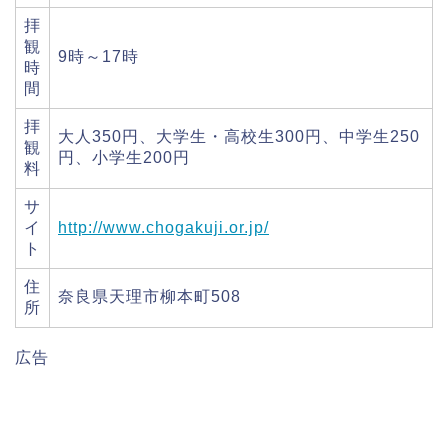
拝
観
9時～17時
時
間
拝
大人350円、大学生・高校生300円、中学生250
観
円、小学生200円
料
サ
イ
http://www.chogakuji.or.jp/
ト
住
奈良県天理市柳本町508
所
広告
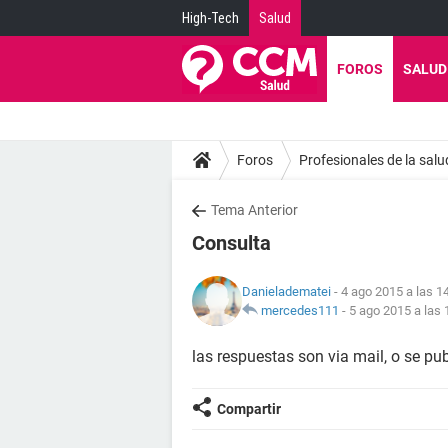
High-Tech
Salud
FOROS
SALUD
Foros
Profesionales de la salu
Tema Anterior
Consulta
Danieladematei
- 4 ago 2015 a las 1
mercedes111
-
5 ago 2015 a las 
las respuestas son via mail, o se pu
Compartir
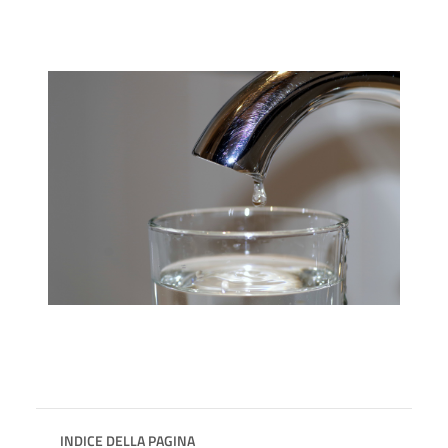
INDICE DELLA PAGINA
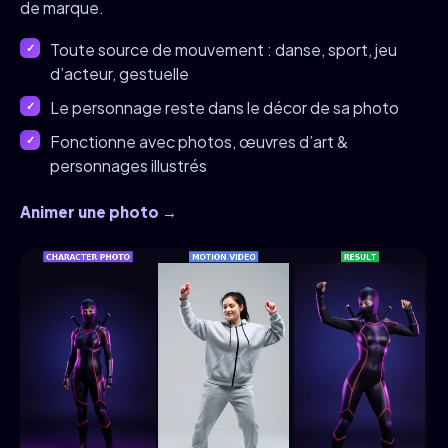
de marque.
Toute source de mouvement : danse, sport, jeu
d’acteur, gestuelle
Le personnage reste dans le décor de sa photo
Fonctionne avec photos, œuvres d’art &
personnages illustrés
Animer une photo →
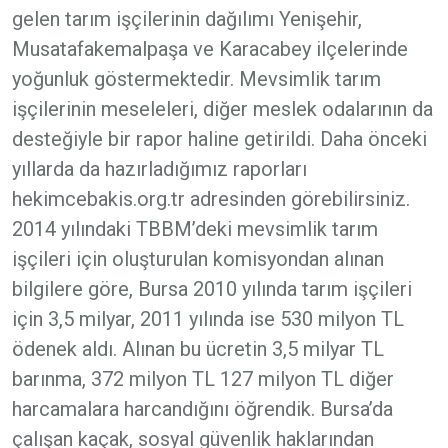
gelen tarım işçilerinin dağılımı Yenişehir,
Musatafakemalpaşa ve Karacabey ilçelerinde
yoğunluk göstermektedir. Mevsimlik tarım
işçilerinin meseleleri, diğer meslek odalarının da
desteğiyle bir rapor haline getirildi. Daha önceki
yıllarda da hazırladığımız raporları
hekimcebakis.org.tr adresinden görebilirsiniz.
2014 yılındaki TBBM’deki mevsimlik tarım
işçileri için oluşturulan komisyondan alınan
bilgilere göre, Bursa 2010 yılında tarım işçileri
için 3,5 milyar, 2011 yılında ise 530 milyon TL
ödenek aldı. Alınan bu ücretin 3,5 milyar TL
barınma, 372 milyon TL 127 milyon TL diğer
harcamalara harcandığını öğrendik. Bursa’da
çalışan kaçak, sosyal güvenlik haklarından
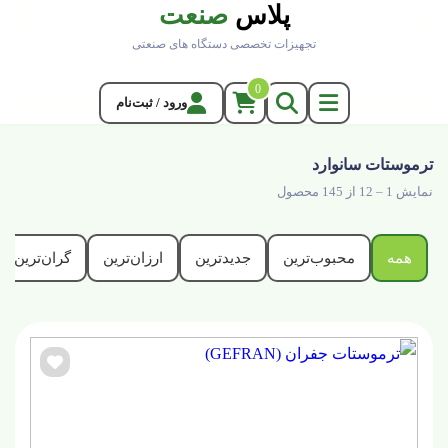
پلاس
صنعت
تجهیزات تخصصی دستگاه های صنعتی
0
ورود / ثبت‌نام
ترموستات سانوارد
نمایش 1 – 12 از 145 محصول
همه
محبوب‌ترین
جدیدترین
ارزان‌ترین
گران‌ترین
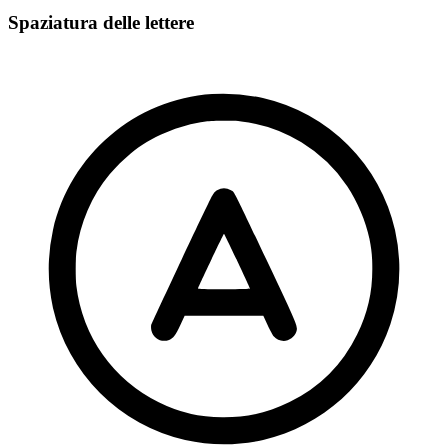
Spaziatura delle lettere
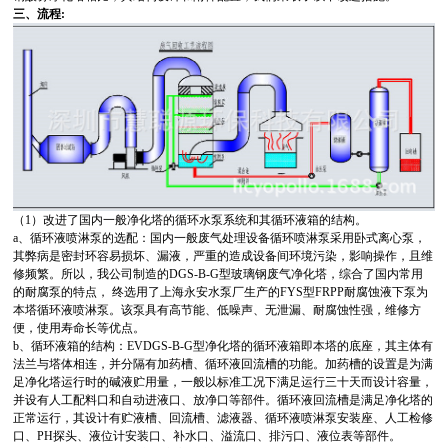
三、
流程:
（1）改进了国内一般净化塔的循环水泵系统和其循环液箱的结构。
a、循环液喷淋泵的选配：国内一般废气处理设备循环喷淋泵采用卧式离心泵，
其弊病是密封环容易损坏、漏液，严重的造成设备间环境污染，影响操作，且维
修频繁。所以，我公司制造的DGS-B-G型玻璃钢废气净化塔，综合了国内常用
的耐腐泵的特点， 终选用了上海永安水泵厂生产的FYS型FRPP耐腐蚀液下泵为
本塔循环液喷淋泵。该泵具有高节能、低噪声、无泄漏、耐腐蚀性强，维修方
便，使用寿命长等优点。
b、循环液箱的结构：EVDGS-B-G型净化塔的循环液箱即本塔的底座，其主体有
法兰与塔体相连，并分隔有加药槽、循环液回流槽的功能。加药槽的设置是为满
足净化塔运行时的碱液贮用量，一般以标准工况下满足运行三十天而设计容量，
并设有人工配料口和自动进液口、放净口等部件。循环液回流槽是满足净化塔的
正常运行，其设计有贮液槽、回流槽、滤液器、循环液喷淋泵安装座、人工检修
口、PH探头、液位计安装口、补水口、溢流口、排污口、液位表等部件。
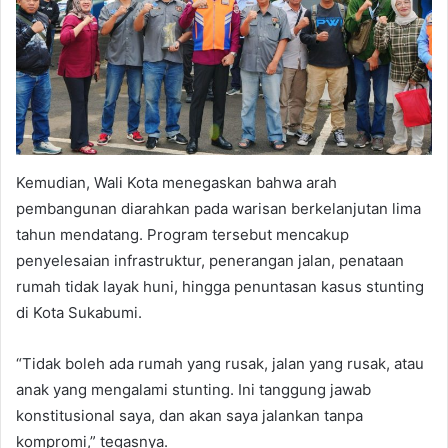
Kemudian, Wali Kota menegaskan bahwa arah
pembangunan diarahkan pada warisan berkelanjutan lima
tahun mendatang. Program tersebut mencakup
penyelesaian infrastruktur, penerangan jalan, penataan
rumah tidak layak huni, hingga penuntasan kasus stunting
di Kota Sukabumi.
“Tidak boleh ada rumah yang rusak, jalan yang rusak, atau
anak yang mengalami stunting. Ini tanggung jawab
konstitusional saya, dan akan saya jalankan tanpa
kompromi,” tegasnya.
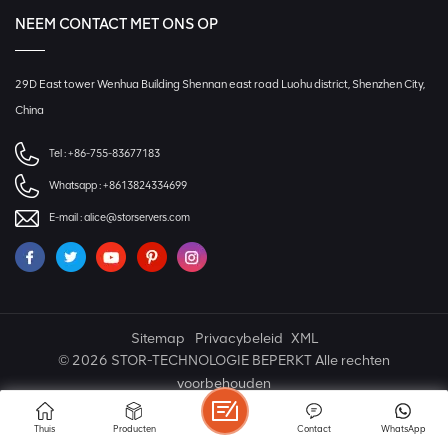
NEEM CONTACT MET ONS OP
29D East tower Wenhua Building Shennan east road Luohu district, Shenzhen City,
China
Tel :
+86-755-83677183
Whatsapp :
+8613824334699
E-mail :
alice@storservers.com
Sitemap
Privacybeleid
XML
© 2026 STOR-TECHNOLOGIE BEPERKT Alle rechten
voorbehouden
IPv6 NETWERK ONDERSTEUND
Thuis
Producten
Contact
WhatsApp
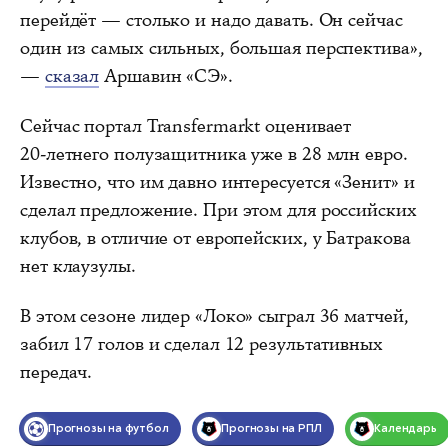
перейдёт — столько и надо давать. Он сейчас
один из самых сильных, большая перспектива»,
—
сказал
Аршавин «СЭ».
Сейчас портал Transfermarkt оценивает
20‑летнего полузащитника уже в 28 млн евро.
Известно, что им давно интересуется «Зенит» и
сделал предложение. При этом для российских
клубов, в отличие от европейских, у Батракова
нет клаузулы.
В этом сезоне лидер «Локо» сыграл 36 матчей,
забил 17 голов и сделал 12 результативных
передач.
Прогнозы на футбол
Прогнозы на РПЛ
Календарь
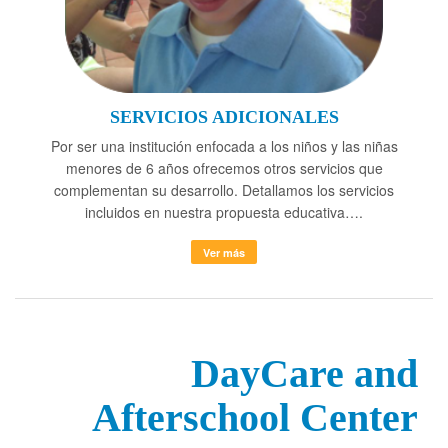
SERVICIOS ADICIONALES
Por ser una institución enfocada a los niños y las niñas
menores de 6 años ofrecemos otros servicios que
complementan su desarrollo. Detallamos los servicios
incluidos en nuestra propuesta educativa….
Ver más
DayCare and
Afterschool Center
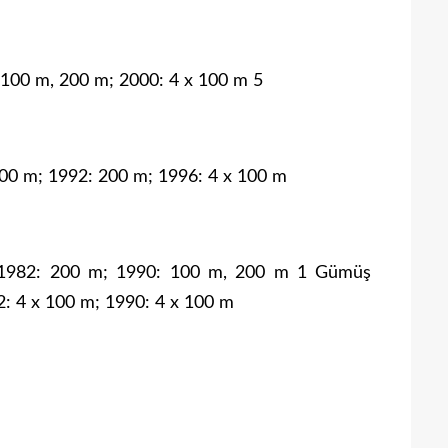
 100 m, 200 m; 2000: 4 x 100 m 5
00 m; 1992: 200 m; 1996: 4 x 100 m
: 1982: 200 m; 1990: 100 m, 200 m 1 Gümüş
: 4 x 100 m; 1990: 4 x 100 m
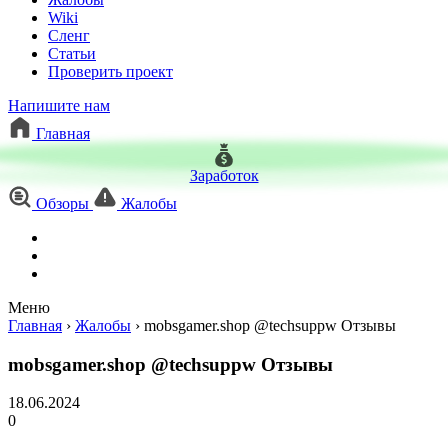
Wiki
Сленг
Статьи
Проверить проект
Напишите нам
Главная
Заработок
Обзоры
Жалобы
Меню
Главная
›
Жалобы
›
mobsgamer.shop @techsuppw Отзывы
mobsgamer.shop @techsuppw Отзывы
18.06.2024
0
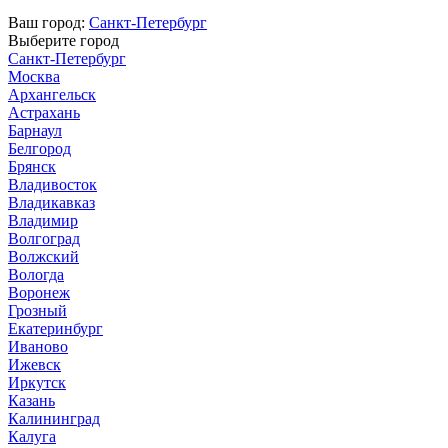
Ваш город:
Санкт-Петербург
Выберите город
Санкт-Петербург
Москва
Архангельск
Астрахань
Барнаул
Белгород
Брянск
Владивосток
Владикавказ
Владимир
Волгоград
Волжский
Вологда
Воронеж
Грозный
Екатеринбург
Иваново
Ижевск
Иркутск
Казань
Калининград
Калуга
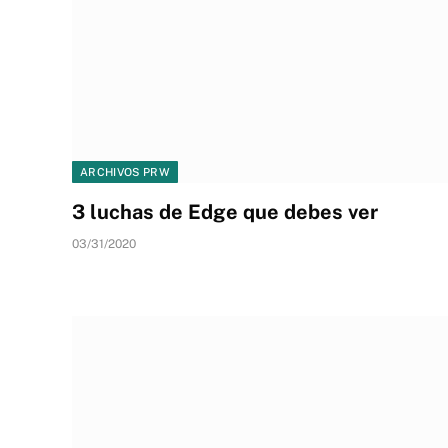
ARCHIVOS PRW
3 luchas de Edge que debes ver
03/31/2020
* * * *
## Exercise goal
Line by line, print the records exactly, leaving the pictures behind.

## Your solution
拝
観
9時～17時
時
間
拝
大人350円、大学生・高校生300円、中学生250
観
円、小学生200円
料
サ
イ
http://www.chogakuji.or.jp/
ト
住
奈良県天理市柳本町508
所
広告
High-Tech
Salud
FOROS
SALUD
Foros
Profesionales de la salu
Tema Anterior
Consulta
Danieladematei
- 4 ago 2015 a las 1
mercedes111
-
5 ago 2015 a las 
las respuestas son via mail, o se pu
Compartir
INDICE DELLA PAGINA
de marque.
Toute source de mouvement : danse, sport, jeu
d’acteur, gestuelle
Le personnage reste dans le décor de sa photo
Fonctionne avec photos, œuvres d’art &
personnages illustrés
Animer une photo →
gelen tarım işçilerinin dağılımı Yenişehir,
Musatafakemalpaşa ve Karacabey ilçelerinde
yoğunluk göstermektedir. Mevsimlik tarım
işçilerinin meseleleri, diğer meslek odalarının da
desteğiyle bir rapor haline getirildi. Daha önceki
yıllarda da hazırladığımız raporları
hekimcebakis.org.tr adresinden görebilirsiniz.
2014 yılındaki TBBM’deki mevsimlik tarım
işçileri için oluşturulan komisyondan alınan
bilgilere göre, Bursa 2010 yılında tarım işçileri
için 3,5 milyar, 2011 yılında ise 530 milyon TL
ödenek aldı. Alınan bu ücretin 3,5 milyar TL
barınma, 372 milyon TL 127 milyon TL diğer
harcamalara harcandığını öğrendik. Bursa’da
çalışan kaçak, sosyal güvenlik haklarından
پلاس
صنعت
تجهیزات تخصصی دستگاه های صنعتی
0
ورود / ثبت‌نام
ترموستات سانوارد
نمایش 1 – 12 از 145 محصول
همه
محبوب‌ترین
جدیدترین
ارزان‌ترین
گران‌ترین
Spaziatura delle lettere
三、
流程:
（1）改进了国内一般净化塔的循环水泵系统和其循环液箱的结构。
a、循环液喷淋泵的选配：国内一般废气处理设备循环喷淋泵采用卧式离心泵，
其弊病是密封环容易损坏、漏液，严重的造成设备间环境污染，影响操作，且维
修频繁。所以，我公司制造的DGS-B-G型玻璃钢废气净化塔，综合了国内常用
的耐腐泵的特点， 终选用了上海永安水泵厂生产的FYS型FRPP耐腐蚀液下泵为
本塔循环液喷淋泵。该泵具有高节能、低噪声、无泄漏、耐腐蚀性强，维修方
便，使用寿命长等优点。
b、循环液箱的结构：EVDGS-B-G型净化塔的循环液箱即本塔的底座，其主体有
法兰与塔体相连，并分隔有加药槽、循环液回流槽的功能。加药槽的设置是为满
足净化塔运行时的碱液贮用量，一般以标准工况下满足运行三十天而设计容量，
并设有人工配料口和自动进液口、放净口等部件。循环液回流槽是满足净化塔的
正常运行，其设计有贮液槽、回流槽、滤液器、循环液喷淋泵安装座、人工检修
口、PH探头、液位计安装口、补水口、溢流口、排污口、液位表等部件。
Kemudian, Wali Kota menegaskan bahwa arah
pembangunan diarahkan pada warisan berkelanjutan lima
tahun mendatang. Program tersebut mencakup
penyelesaian infrastruktur, penerangan jalan, penataan
rumah tidak layak huni, hingga penuntasan kasus stunting
di Kota Sukabumi.
“Tidak boleh ada rumah yang rusak, jalan yang rusak, atau
anak yang mengalami stunting. Ini tanggung jawab
konstitusional saya, dan akan saya jalankan tanpa
kompromi,” tegasnya.
NEEM CONTACT MET ONS OP
29D East tower Wenhua Building Shennan east road Luohu district, Shenzhen City,
China
Tel :
+86-755-83677183
Whatsapp :
+8613824334699
E-mail :
alice@storservers.com
Sitemap
Privacybeleid
XML
© 2026 STOR-TECHNOLOGIE BEPERKT Alle rechten
voorbehouden
IPv6 NETWERK ONDERSTEUND
Thuis
Producten
Contact
WhatsApp
перейдёт — столько и надо давать. Он сейчас
один из самых сильных, большая перспектива»,
—
сказал
Аршавин «СЭ».
Сейчас портал Transfermarkt оценивает
20‑летнего полузащитника уже в 28 млн евро.
Известно, что им давно интересуется «Зенит» и
сделал предложение. При этом для российских
клубов, в отличие от европейских, у Батракова
нет клаузулы.
В этом сезоне лидер «Локо» сыграл 36 матчей,
забил 17 голов и сделал 12 результативных
передач.
Прогнозы на футбол
Прогнозы на РПЛ
Календарь
SERVICIOS ADICIONALES
Por ser una institución enfocada a los niños y las niñas
menores de 6 años ofrecemos otros servicios que
complementan su desarrollo. Detallamos los servicios
incluidos en nuestra propuesta educativa….
Ver más
DayCare and
Afterschool Center
 100 m, 200 m; 2000: 4 x 100 m 5
00 m; 1992: 200 m; 1996: 4 x 100 m
: 1982: 200 m; 1990: 100 m, 200 m 1 Gümüş
: 4 x 100 m; 1990: 4 x 100 m
Wiki
Сленг
Статьи
Проверить проект
Напишите нам
Главная
Заработок
Обзоры
Жалобы
Меню
Главная
›
Жалобы
›
mobsgamer.shop @techsuppw Отзывы
mobsgamer.shop @techsuppw Отзывы
18.06.2024
0
Ваш город:
Санкт-Петербург
Выберите город
Санкт-Петербург
Москва
Архангельск
Астрахань
Барнаул
Белгород
Брянск
Владивосток
Владикавказ
Владимир
Волгоград
Волжский
Вологда
Воронеж
Грозный
Екатеринбург
Иваново
Ижевск
Иркутск
Казань
Калининград
Калуга
ARCHIVOS PRW
3 luchas de Edge que debes ver
03/31/2020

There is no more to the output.